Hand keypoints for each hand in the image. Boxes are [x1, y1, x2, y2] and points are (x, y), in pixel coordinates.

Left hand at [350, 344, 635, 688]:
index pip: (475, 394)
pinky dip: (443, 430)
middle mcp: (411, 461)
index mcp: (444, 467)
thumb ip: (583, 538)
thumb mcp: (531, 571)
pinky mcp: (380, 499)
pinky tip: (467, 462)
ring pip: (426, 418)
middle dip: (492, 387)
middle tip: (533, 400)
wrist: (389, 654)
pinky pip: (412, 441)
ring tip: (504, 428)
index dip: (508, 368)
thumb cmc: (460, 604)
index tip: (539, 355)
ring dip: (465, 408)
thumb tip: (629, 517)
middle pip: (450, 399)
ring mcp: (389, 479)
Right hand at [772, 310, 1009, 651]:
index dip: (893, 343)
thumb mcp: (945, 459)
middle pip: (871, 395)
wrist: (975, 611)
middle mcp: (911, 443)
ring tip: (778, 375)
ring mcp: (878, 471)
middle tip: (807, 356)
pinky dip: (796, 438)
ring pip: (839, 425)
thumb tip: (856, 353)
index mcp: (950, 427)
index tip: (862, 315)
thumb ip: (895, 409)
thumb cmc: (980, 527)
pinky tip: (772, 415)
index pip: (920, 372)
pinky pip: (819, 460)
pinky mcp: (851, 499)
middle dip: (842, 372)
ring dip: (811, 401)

──────────

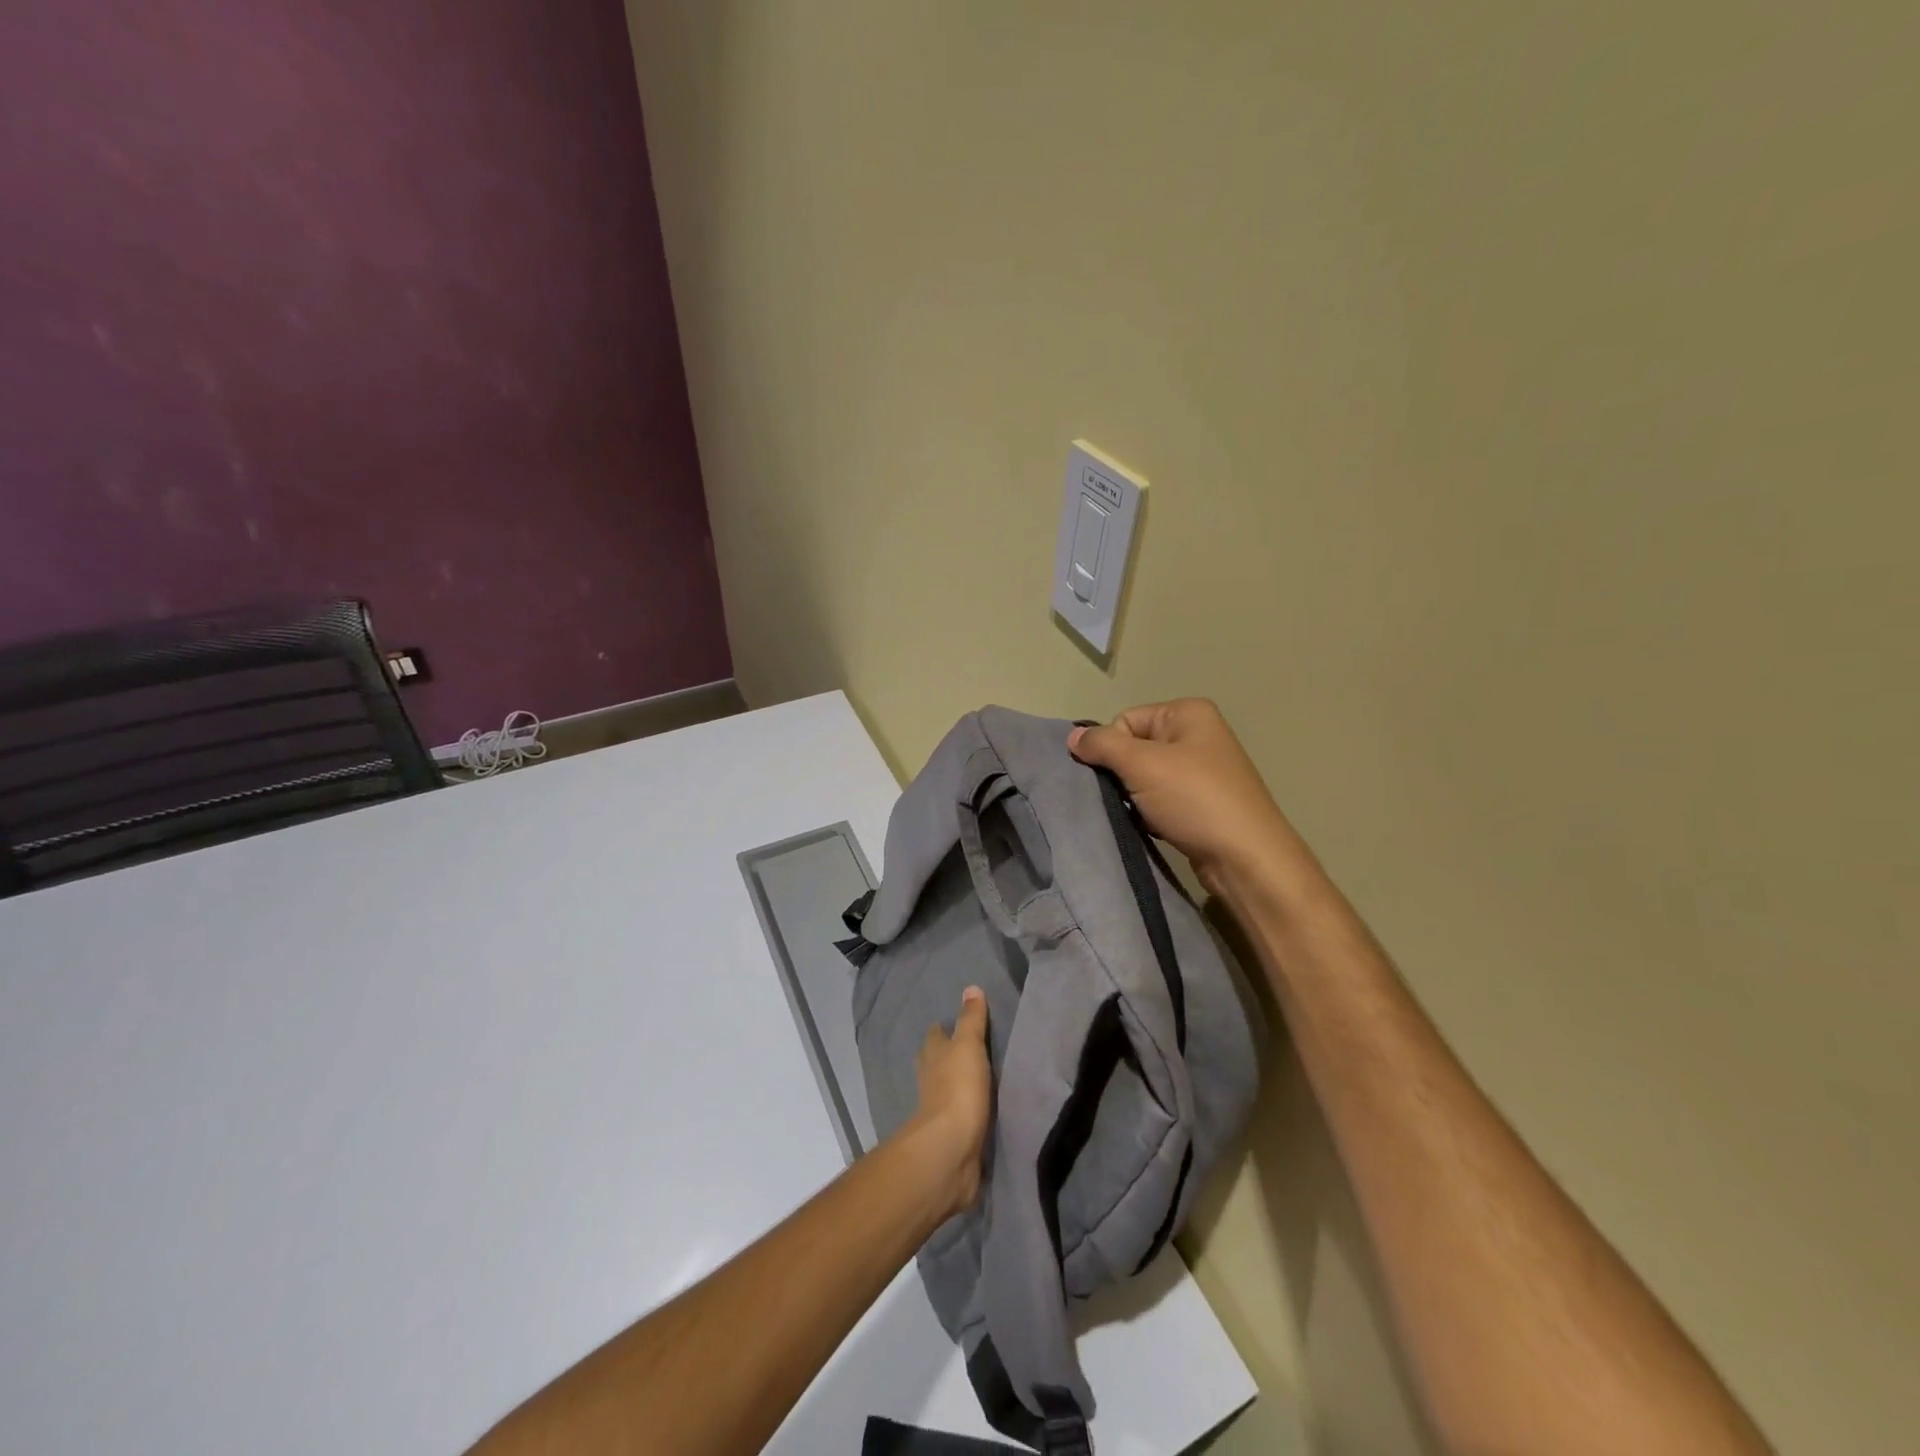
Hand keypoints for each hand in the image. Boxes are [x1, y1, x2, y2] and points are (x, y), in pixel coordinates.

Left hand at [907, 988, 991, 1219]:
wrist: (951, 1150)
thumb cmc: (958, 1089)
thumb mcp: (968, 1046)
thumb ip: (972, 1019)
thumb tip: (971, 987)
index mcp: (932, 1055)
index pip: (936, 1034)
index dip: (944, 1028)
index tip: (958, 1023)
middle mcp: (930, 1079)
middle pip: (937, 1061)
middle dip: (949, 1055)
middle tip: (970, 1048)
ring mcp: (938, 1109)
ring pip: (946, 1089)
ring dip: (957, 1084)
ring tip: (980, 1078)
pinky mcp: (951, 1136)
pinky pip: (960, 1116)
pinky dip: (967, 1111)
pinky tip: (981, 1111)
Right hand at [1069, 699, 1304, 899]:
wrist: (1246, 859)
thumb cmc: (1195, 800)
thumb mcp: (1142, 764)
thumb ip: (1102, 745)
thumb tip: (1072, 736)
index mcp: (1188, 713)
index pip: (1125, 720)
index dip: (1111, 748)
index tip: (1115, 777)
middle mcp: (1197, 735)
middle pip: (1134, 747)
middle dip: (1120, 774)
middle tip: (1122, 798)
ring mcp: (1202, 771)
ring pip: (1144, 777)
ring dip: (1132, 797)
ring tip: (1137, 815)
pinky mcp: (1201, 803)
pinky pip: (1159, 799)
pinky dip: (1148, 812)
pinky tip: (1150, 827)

──────────

--- Assignment ---
From the entries above, print the lines beginning at the one with "wrist: (389, 654)" and stopping after the one with "ring pip: (839, 425)", exactly as written and with nothing else.

--- Response to this exercise ---
wrist: (389, 654)
pinky pip: (412, 441)
ring tip: (504, 428)
index dip: (508, 368)
thumb cmc: (460, 604)
index tip: (539, 355)
ring dip: (465, 408)
thumb tip: (629, 517)
middle pip: (450, 399)
ring mcp: (389, 479)
Right hand at [772, 310, 1009, 651]:
index dip: (893, 343)
thumb mcp: (945, 459)
middle pip: (871, 395)
wrist: (975, 611)
middle mcp: (911, 443)
ring tip: (778, 375)
ring mcp: (878, 471)
middle tip: (807, 356)
pinky dip: (796, 438)
ring pip: (839, 425)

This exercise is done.